O alcance do olhar
Priscilla Baer, Rafael Sieg, Isabel Cavalcanti, Renata Castro Barbosa, Robson Torinni e Daniela Porfirio em A Sala Laranja (Foto: Junior Marins)
Nem tudo o que ocorre na creche onde se passa a ação de A Sala Laranja: no Jardim de Infância, peça da argentina Victoria Hladilo, é visto pelo espectador. A reunião de pais não desponta como o único evento organizado na escola naquele momento, a julgar pelas constantes saídas da inspetora para supervisionar outras atividades e pelo modo como retorna – com o visual “transformado” a cada vez. A ambientação tipicamente realista da cenografia de Dina Salem Levy, que reproduz a atmosfera de uma sala destinada a crianças pequenas, não encerra, portanto, os acontecimentos descortinados no texto e nem se constitui como limitação à imaginação do espectador, estimulado a realizar projeções de espaços invisíveis.

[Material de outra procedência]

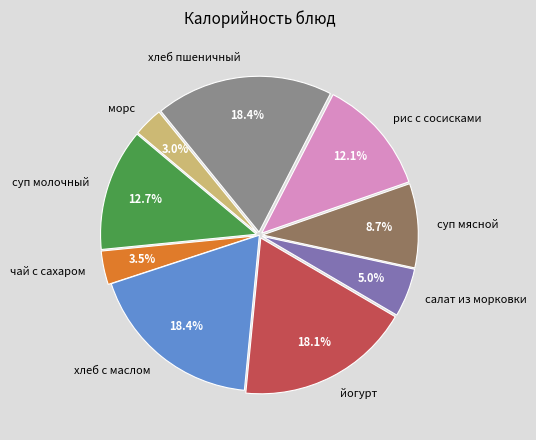

Is it true that йогурт is 33% of the pie?

False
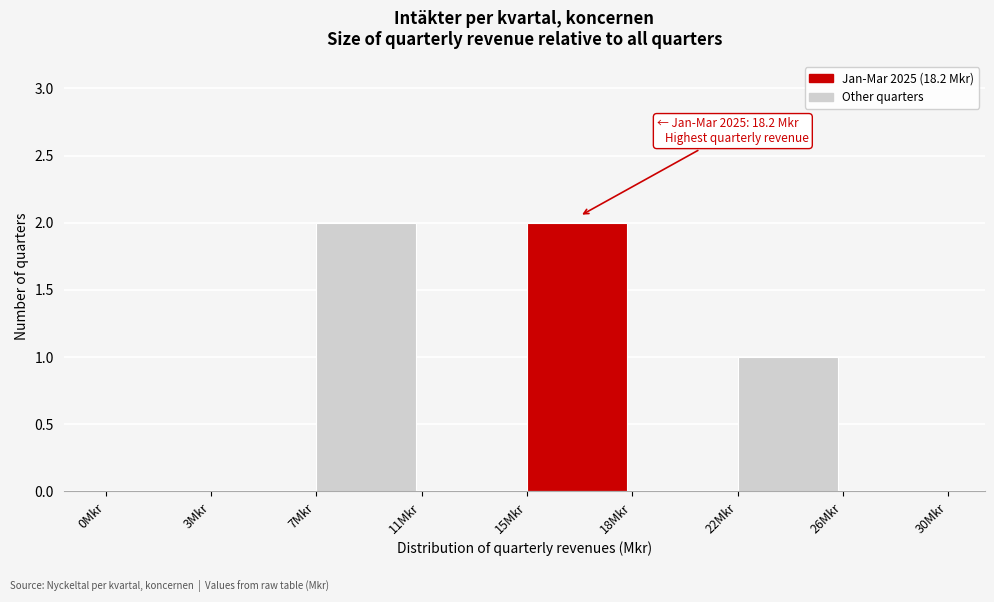

Reading right to left, extract all data points from this chart.

26Mkr=0	22Mkr=1	18Mkr=0	15Mkr=2	11Mkr=0	7Mkr=2	3Mkr=0	0Mkr=0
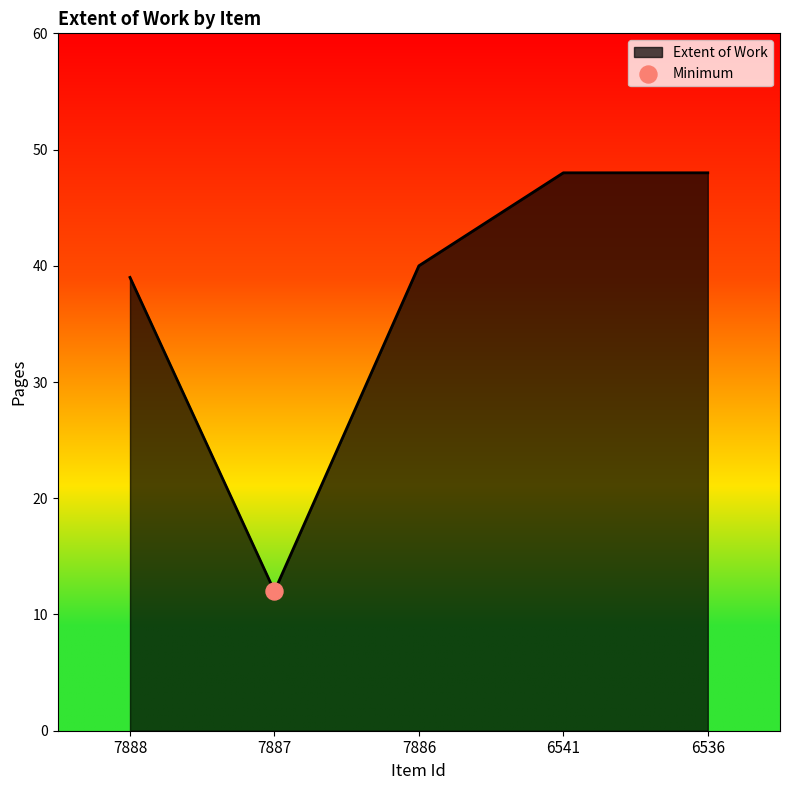

What is the change in value from 7888 to 7887?

-27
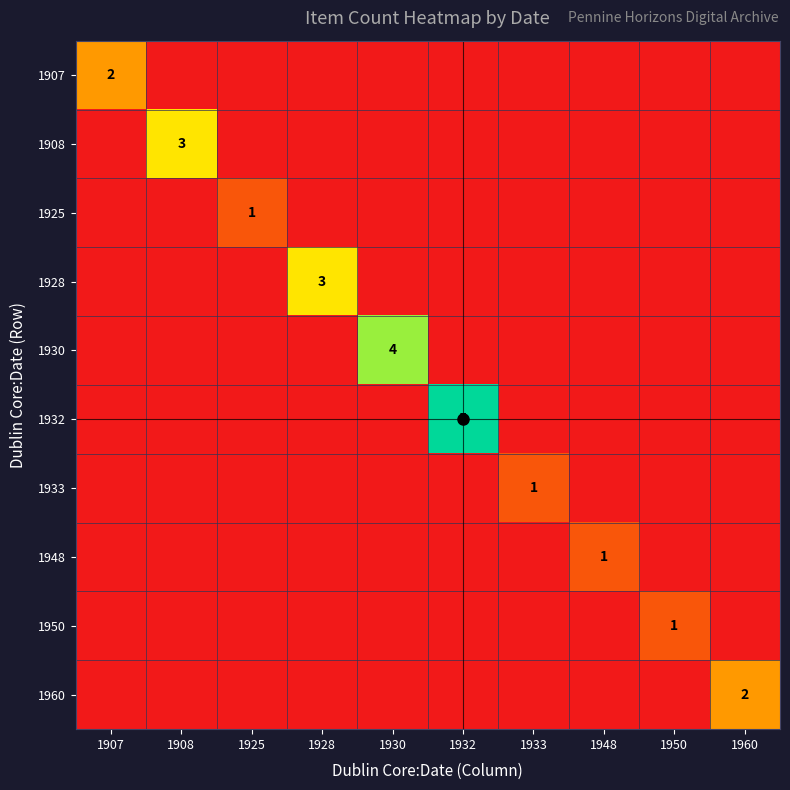

What is the difference between the 1907 values at 1930 and 1907?

2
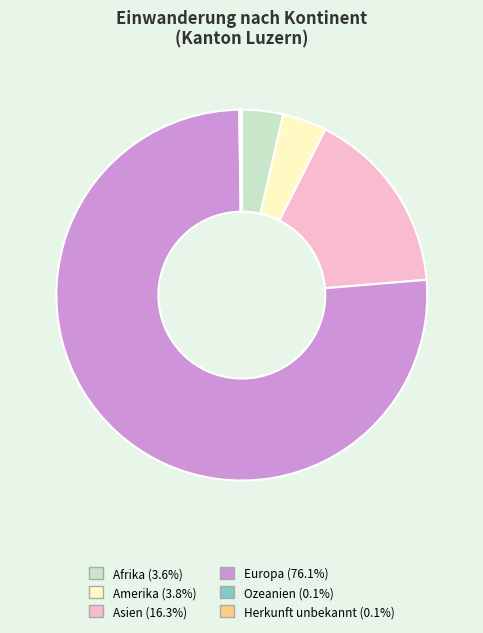

Is Europa the majority of the pie?

Yes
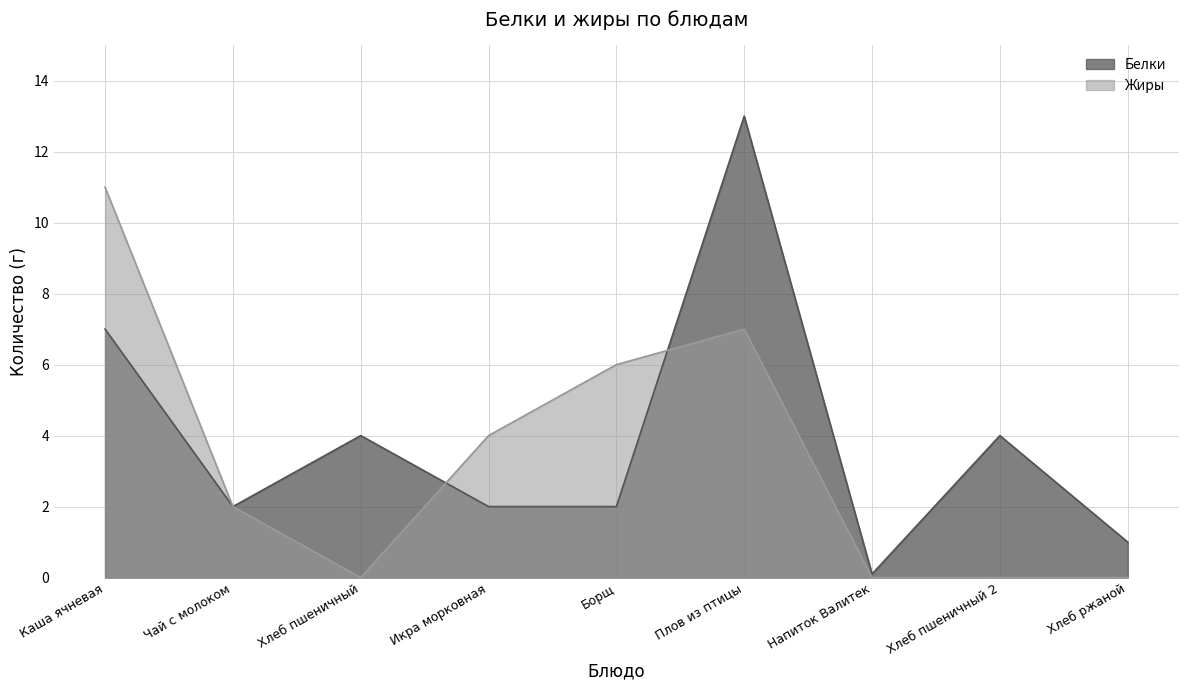

What is the sum of all Белки values?

35.1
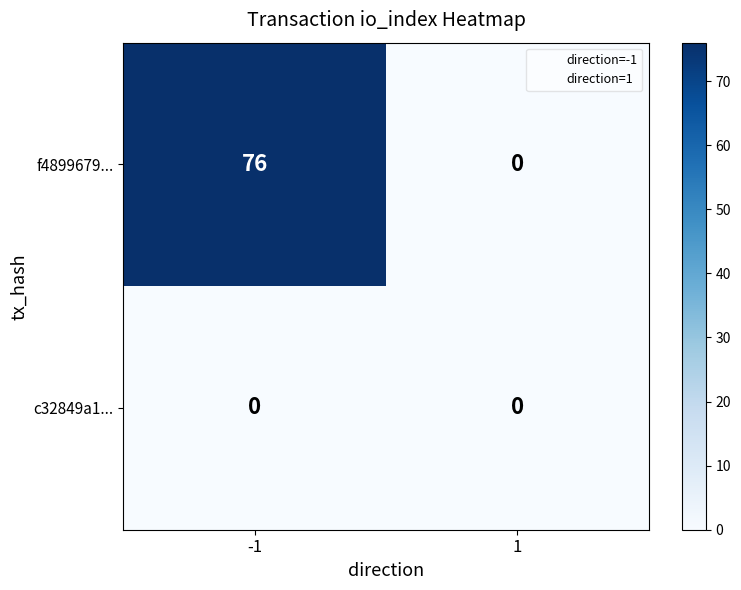

What is the greatest value displayed?

76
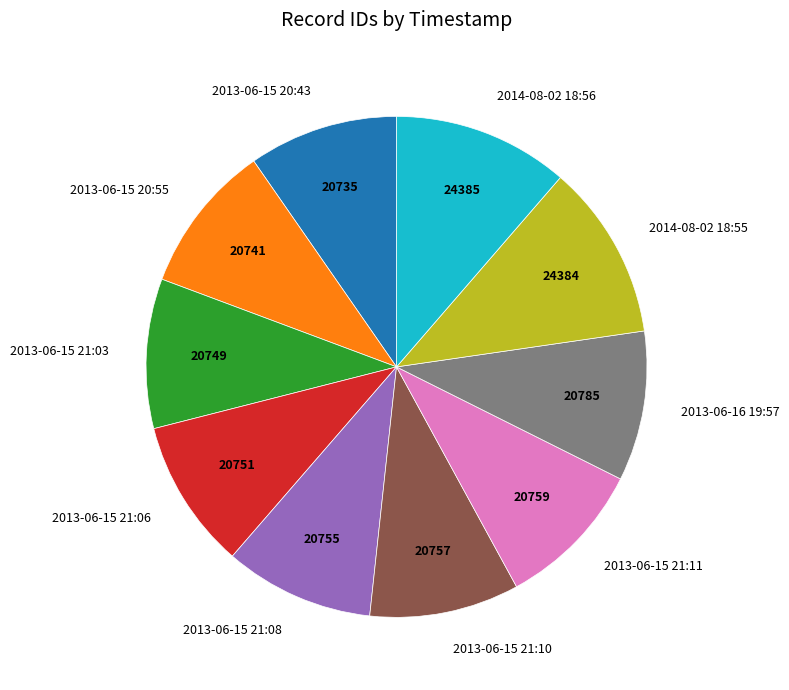

True or false: 2013-06-15 21:10 accounts for 10% of the total.

True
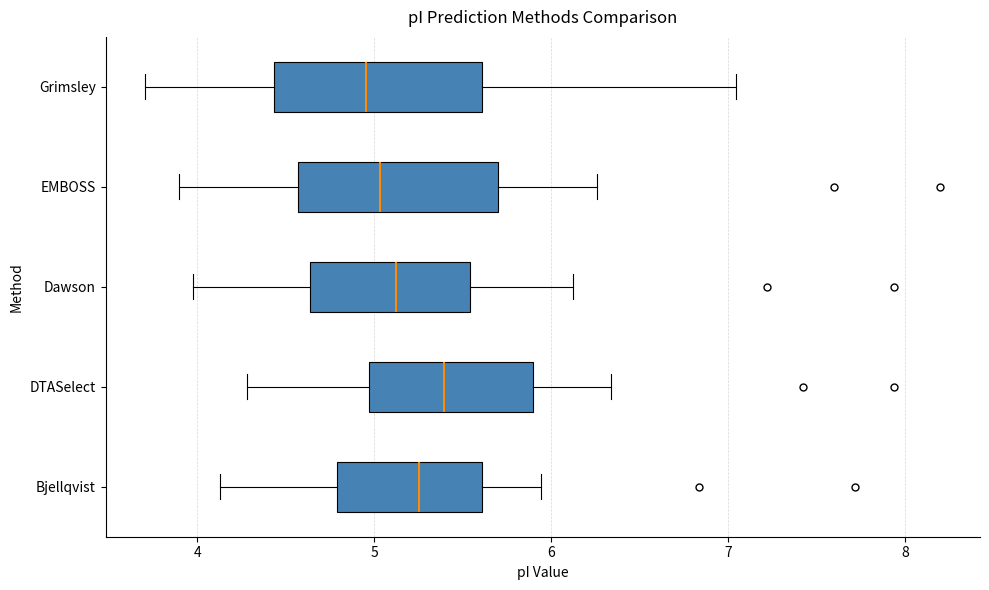

Reading bottom to top, transcribe this box plot: for each box, give where its median line is, the range the box spans, and where its two whiskers end, as read against the x-axis. The values are not printed on the chart, so give them approximately, as read against the axis.

Bjellqvist: median 5.3, box 4.8 to 5.6, whiskers 4.1 to 5.9
DTASelect: median 5.4, box 5.0 to 5.9, whiskers 4.3 to 6.3
Dawson: median 5.1, box 4.6 to 5.5, whiskers 4.0 to 6.1
EMBOSS: median 5.0, box 4.6 to 5.7, whiskers 3.9 to 6.3
Grimsley: median 5.0, box 4.4 to 5.6, whiskers 3.7 to 7.0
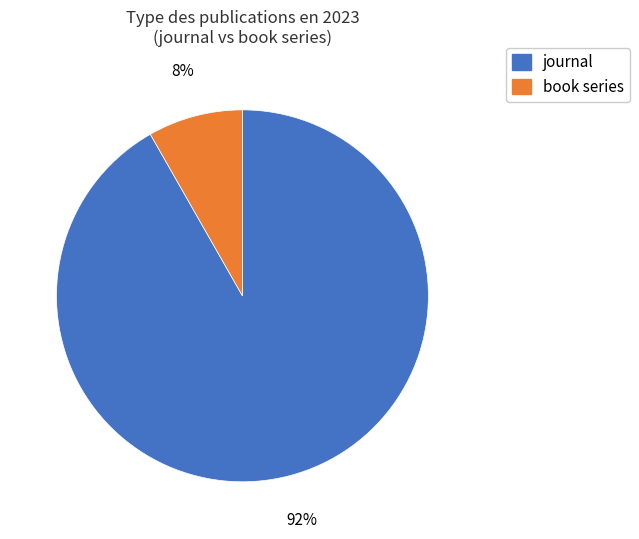

To the nearest percent, what portion does book series represent?

8%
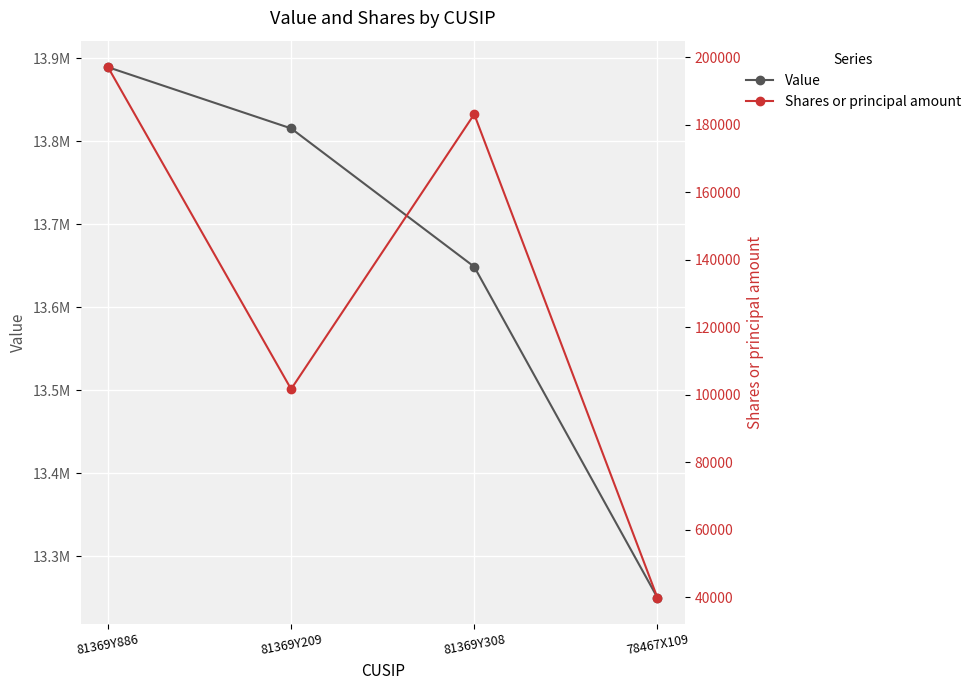

What is the value of the Shares or principal amount point at the 1st from the left?

197011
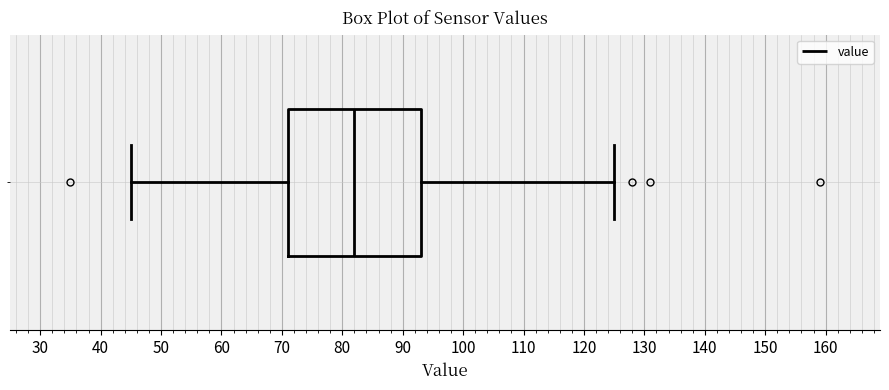

Where is the left edge of the box on the x-axis? The values are not printed on the chart, so give them approximately, as read against the axis.

71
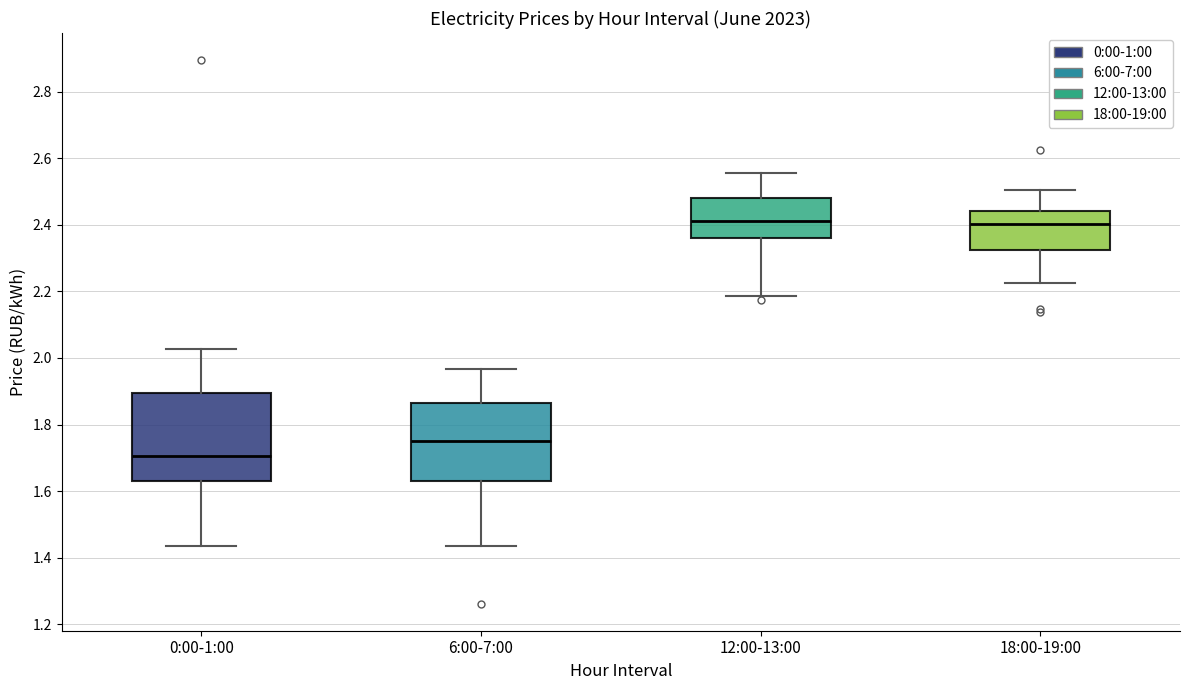

Which box is the tallest, from its lower edge to its upper edge?

0:00-1:00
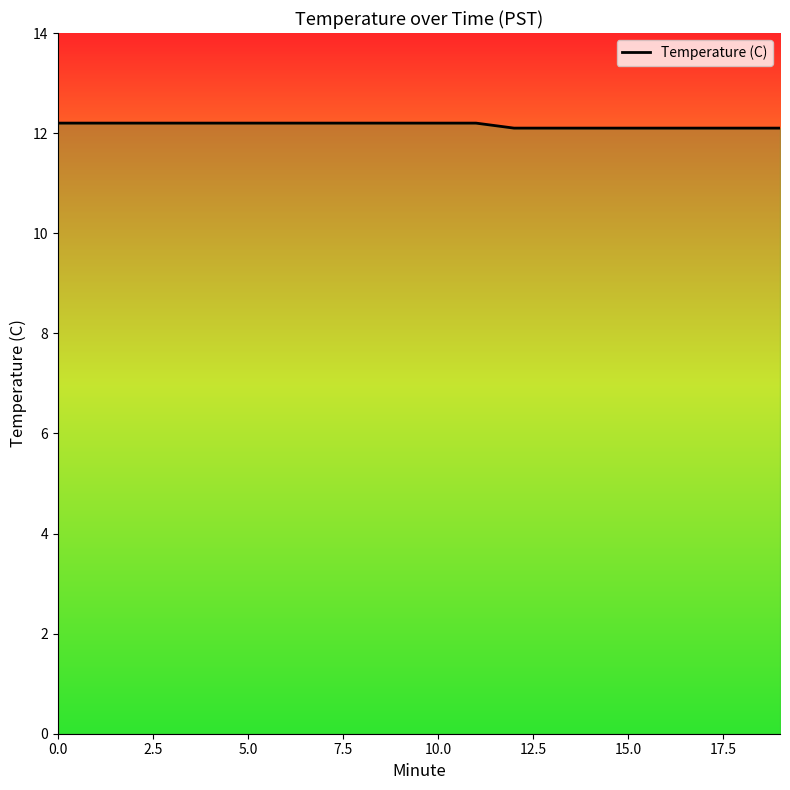

How many values are between 12 and 13?

20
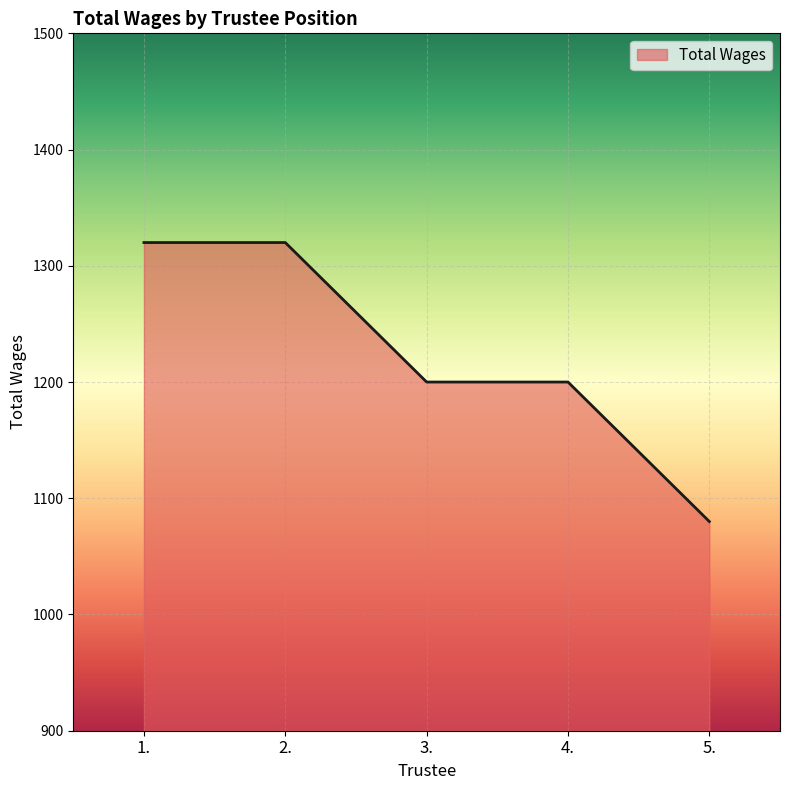

What is the sum of the values at 3. and 1.?

2520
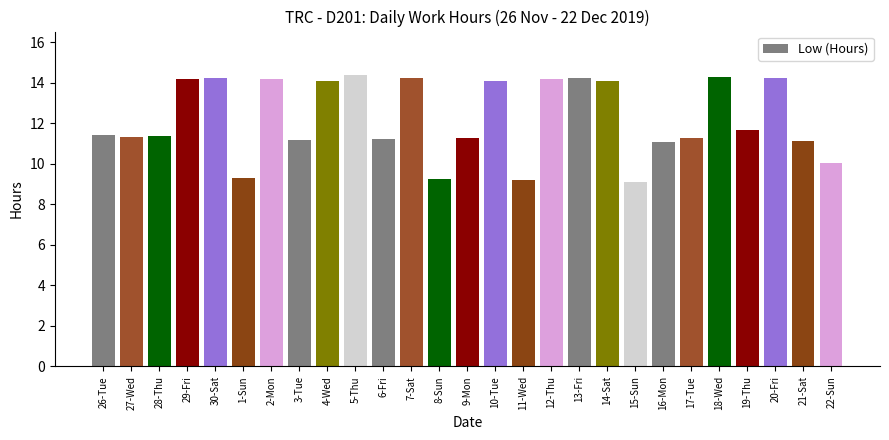

What is the difference between the maximum and second lowest values?

5.2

Na sala onde os personagens se encontram, a reunião de pais se encaminha para a exposição da infantilidade dos adultos, que demonstram dificuldade para estabelecer acordos e respeitar diferenças. A “mensagem” de Hladilo é facilmente antecipada pelo público, mas Victor Garcia Peralta, diretor da montagem em cartaz no Teatro Candido Mendes, dribla a previsibilidade valorizando o humor da autora ao trazer à tona um certo jargão destacado pela inspetora e os típicos jogos pedagógicos aos quais os pais se submetem. Eventuais revelações sobre as vidas de cada um, aparentemente inseridas com o intuito de justificar atitudes – que, às vezes, mudam de maneira abrupta à medida que a reunião avança –, parecem algo artificiais, mas esse problema é minimizado graças ao frescor da cena.
Os atores, vestidos conforme os perfis de seus personagens (figurino de Luiza Fardin), interpretam figuras tipificadas (a controladora, a zen, a histérica, etc.), ultrapassando, porém, esquematismos devido ao timing ajustado e ao entrosamento no palco. Daniela Porfirio, Priscilla Baer, Rafael Sieg, Robson Torinni e, em especial, Isabel Cavalcanti e Renata Castro Barbosa defendem com habilidade os personagens, evidenciando plena adesão à situação proposta.
Se por um lado o texto de Hladilo soa ocasionalmente explícito em suas intenções (ainda que realçando questões importantes, como a intolerância crescente nos espaços de coletividade), por outro chama atenção para aquilo que está interditado ao olhar do espectador. Peralta dimensiona essa especificidade da peça e também investe numa comédia comunicativa sem enveredar por concessões e nivelamentos. Não é pouco.